Politic?

This is a blog dedicated to a personal interpretation of political news of the day. I attempt to be as knowledgeable as possible before commenting and committing my thoughts to a day's communication.

Wednesday, August 24, 2016

Islamic Ruination of Ancient Religions' Sites

"It is with deep regret and great pain that I had to enter a guilty plea on all the charges brought against me. I would like them [the people of Timbuktu] to look at me like a son that has lost his way, and to accept my regrets."
"[I was] influenced by a group of deviant people from al-Qaeda and Ansar Dine. [I hope my punishment will] serve as a purging of the evil spirits I got involved with."
"I would like to give a piece of advice to all Muslims in the world not to get involved in the same acts I got involved with, because they will not lead to any good for humanity."
Ahmad al-Faqi al-Mahdi, former Ansar Dine/al-Qaeda member, Mali

"The courts have been slow to recognize this, but there is a clear link between crimes committed against people and attacks on their cultural heritage."
"The ethnic cleansers in the Balkans, like the jihadis in Iraq, Syria and Timbuktu and other places, are keenly aware of the significance of this, which is why they devote so much personnel and resources to the destruction of religious and cultural landmarks."
Andras Riedimayer, scholar of Islamic art and architecture, Harvard University, U.S.A.

The rubble left from an ancient mausoleum destroyed in Timbuktu [File: Joe Penney/Reuters]

Fanatical Islam empowers its believers to embark on a passage to serve Islam by destroying all vestiges of other religions' sacred objects.

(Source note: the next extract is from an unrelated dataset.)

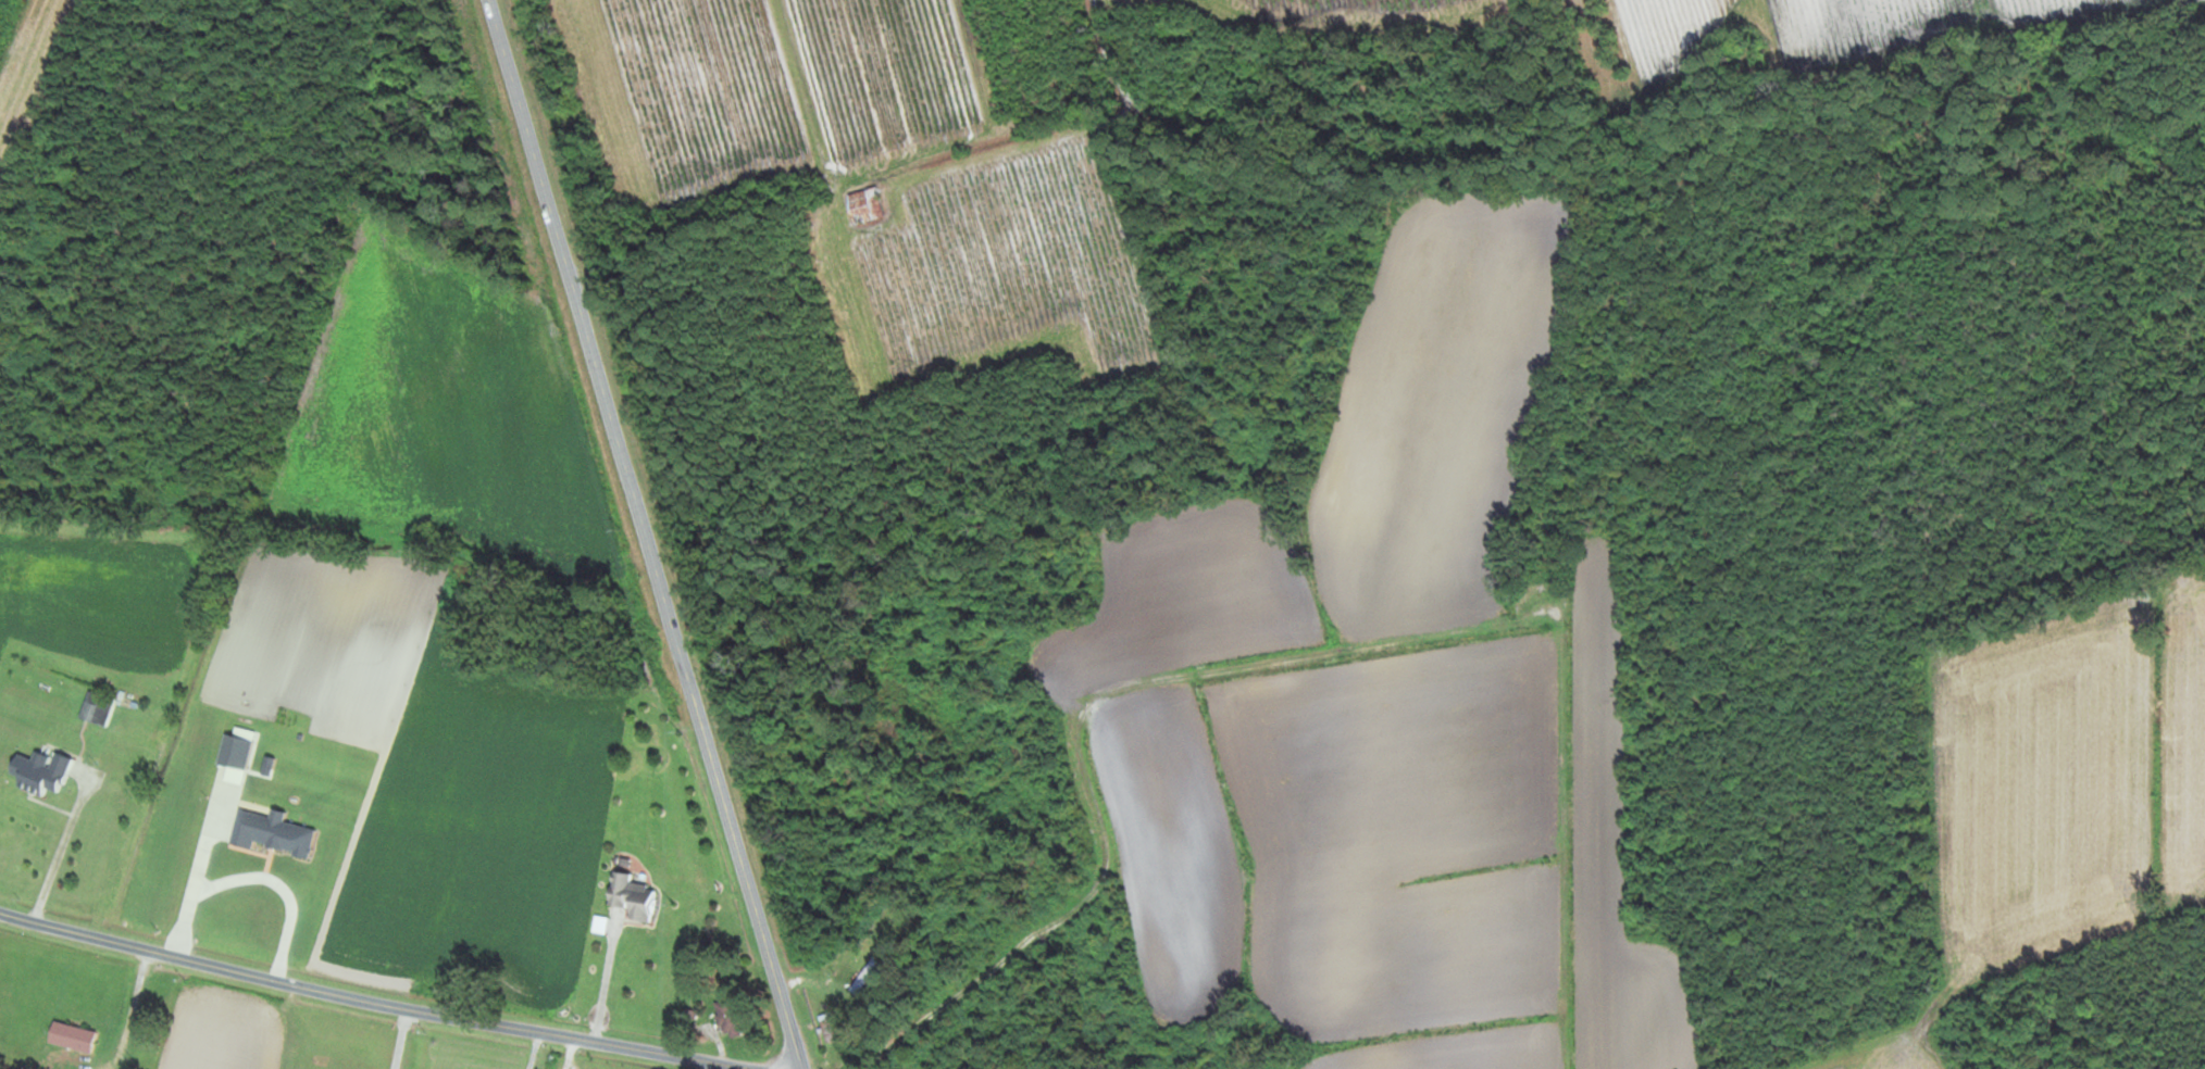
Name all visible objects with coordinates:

Just as Islamist jihad instructs the faithful of their duty to the Prophet to emulate him in his violent conquests of those unwilling to convert to Islam by taking it upon themselves to religiously follow in his conquering footsteps to wreak terror on the vulnerable, the prohibition in Islam against graven images requires that those of others be destroyed, since Islam is not consistent with tolerance of other religions and their symbols.

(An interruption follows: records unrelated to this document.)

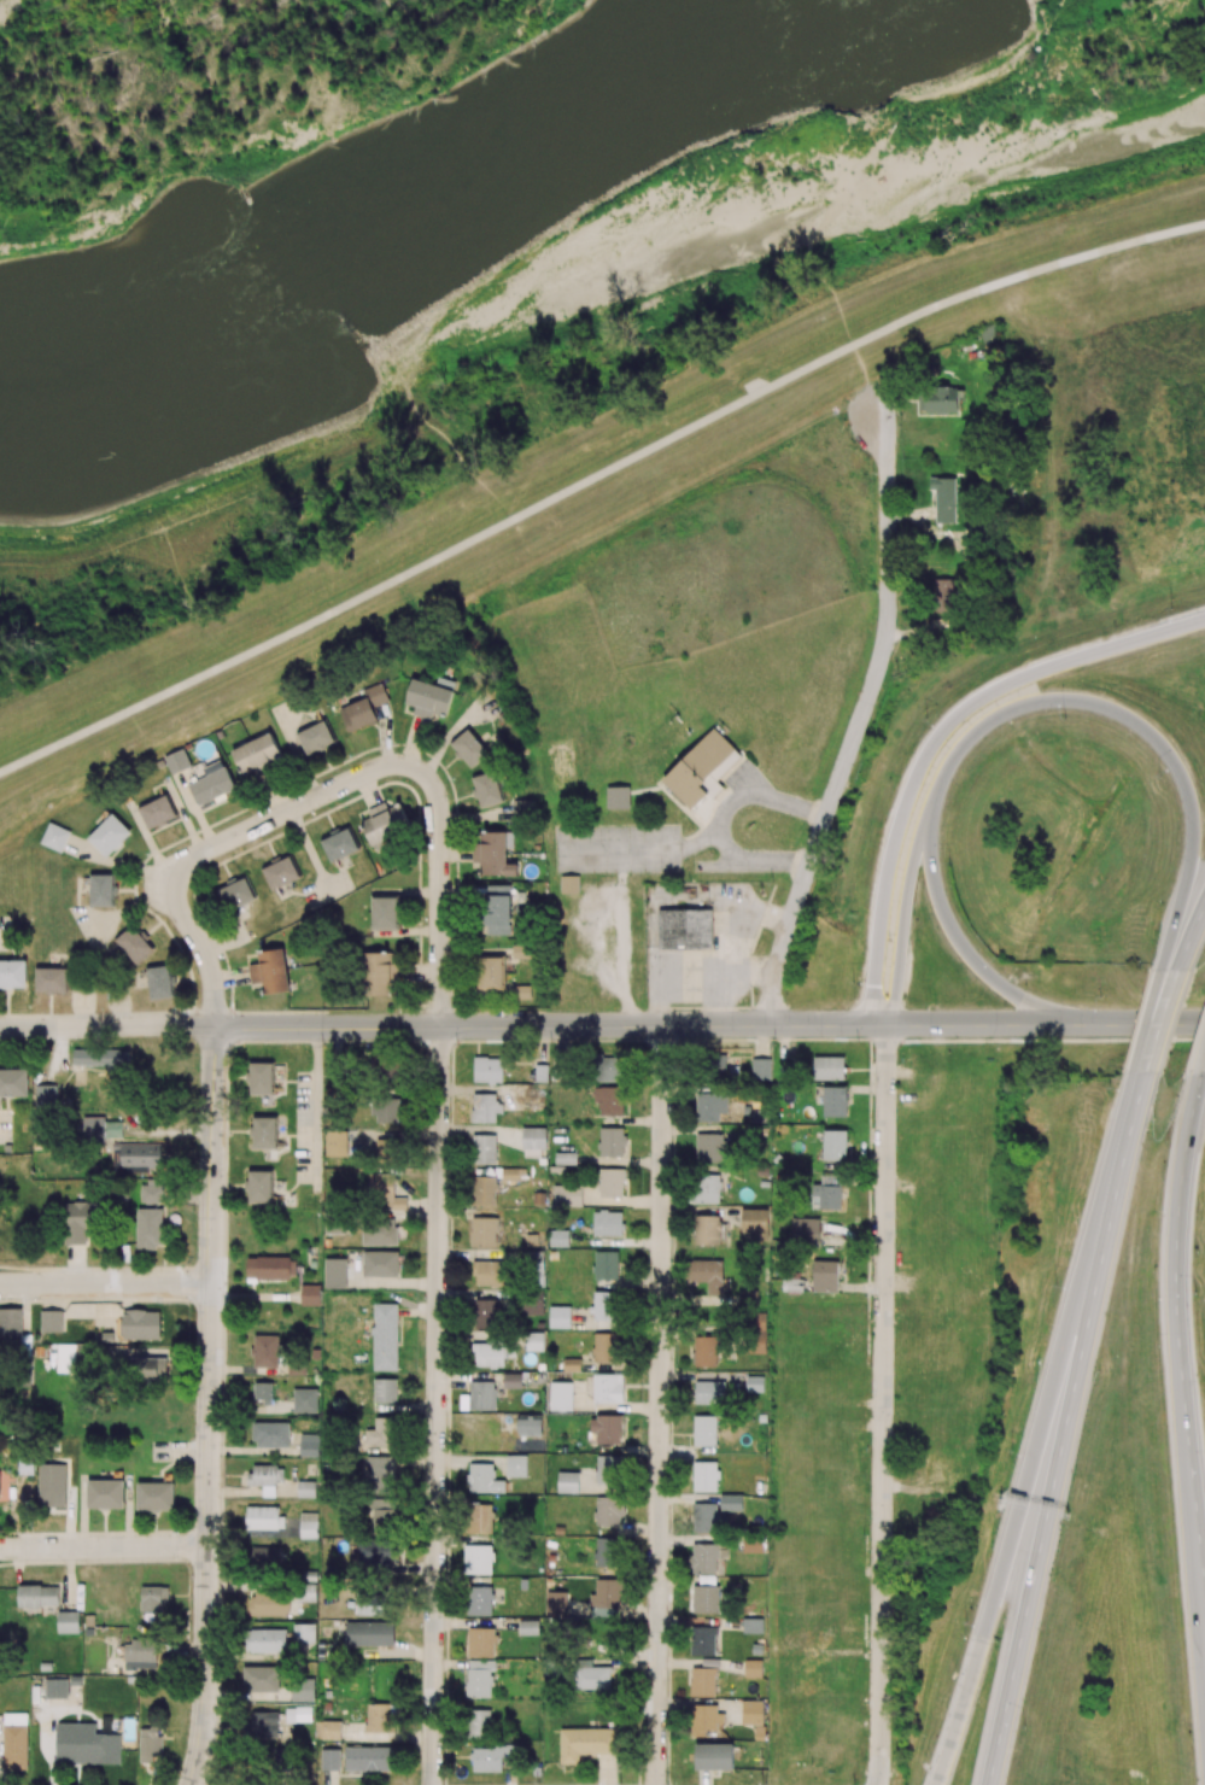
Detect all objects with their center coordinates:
river: (421, 236)
road: (857, 385)
road: (391, 453)
road: (594, 479)
street lamp: (1170, 605)
building: (429, 697)
building: (364, 708)
street lamp: (926, 716)
street lamp: (1063, 718)
road: (860, 720)
building: (315, 737)
building: (469, 748)
building: (255, 752)
building: (177, 761)
building: (702, 769)
street lamp: (1157, 776)
building: (212, 783)
road: (336, 788)
building: (488, 789)
building: (618, 797)
building: (158, 811)
building: (385, 823)
building: (109, 835)
building: (55, 837)
building: (340, 844)
building: (493, 853)
street lamp: (950, 862)
building: (281, 872)
building: (569, 884)
building: (102, 890)
building: (236, 893)
street lamp: (1156, 897)
building: (497, 910)
building: (385, 913)
road: (1191, 935)
building: (134, 944)
building: (270, 972)
building: (379, 973)
building: (491, 973)
building: (13, 974)
building: (51, 979)
street lamp: (851, 981)
building: (160, 982)
street lamp: (1101, 997)
road: (1122, 1021)
road: (1158, 1021)
road: (964, 1022)
road: (551, 1024)
road: (107, 1026)
building: (100, 1058)
building: (261, 1078)
building: (14, 1083)
street lamp: (1109, 1087)
road: (316, 1095)
building: (46, 1096)
building: (101, 1129)
building: (264, 1132)
building: (136, 1157)
road: (885, 1205)
road: (105, 1283)
street lamp: (1054, 1283)
street lamp: (1197, 1292)
road: (659, 1404)
road: (209, 1405)
road: (436, 1405)
road: (1060, 1427)
street lamp: (1009, 1448)
road: (104, 1546)
road: (880, 1586)
street lamp: (963, 1623)
street lamp: (1024, 1725)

This man who stood before the International Criminal Court, pleading guilty of having led others to destroy shrines, damage mosques and burn sacred, irreplaceable manuscripts in their zeal to do their duty to Islam, spoke earlier this week of having been wrong to heed recruiters citing sacred passages of Islam to justify the spree of wreckage that was embarked upon. Only he can know how genuine his remorse is, or simply a manifestation of his admission of wrong-doing, leaving him in a difficult place. As a teacher who studied Islamic law in Libya, he is not the innocent he portrays himself to be.

Prosecutors have agreed to accept a reduced sentence to be imposed on this man in recognition of  his admission of guilt. Which may point to the precise reason he was willing to admit guilt and remorse, knowing it would lighten his sentence. The maximum sentence possible for the crimes he and others committed with himself as a ring-leader amounts to 30 years' incarceration. By the simple enough expedient of presenting his admission of guilt, he effectively paved the way for a vastly reduced sentence.

The court's chief prosecutor stated it was al-Mahdi "who identified the sites to be destroyed and who provided the means" by which the carnage could be carried out, with pickaxes and crowbars in the "unleash[ing of] a destructive rage" ruining priceless monuments. There are other ways in which Muslims can embark on a mission to destroy the sacred sites of another group, ethnic and religious, by claiming those sites as their own. It is what Arab Muslims have embarked upon in claiming their own status in Jerusalem and the Temple Mount, where history recounts the heritage of ancient Israel.

The Islamist penchant for destroying the sacred sites and objects in the Middle East and North Africa has resulted in the obliteration of sites of early civilizations existing long before the entrance of Islam on the world scene. The veneration of these places relates to their status of world heritage sites and as such important to all of humanity. But there is little new in all of this. Throughout the 1400 years of Islam's introduction to the world, it has destroyed churches, cathedrals, synagogues and temples of others, building mosques over their ruins.g

In Mali, particularly in and around ancient Timbuktu, jihadis still roam. A lawyer for the International Federation for Human Rights explained that lawsuits were filed for women and girls who had been raped, with many forced to 'marry' jihadis, while others, captured and used as sex slaves by the fighters suffered the fate of women of whom Islamic texts assure Muslim men that women of conquered areas are theirs to do with as they wish, taking their cue from the Prophet Mohammad.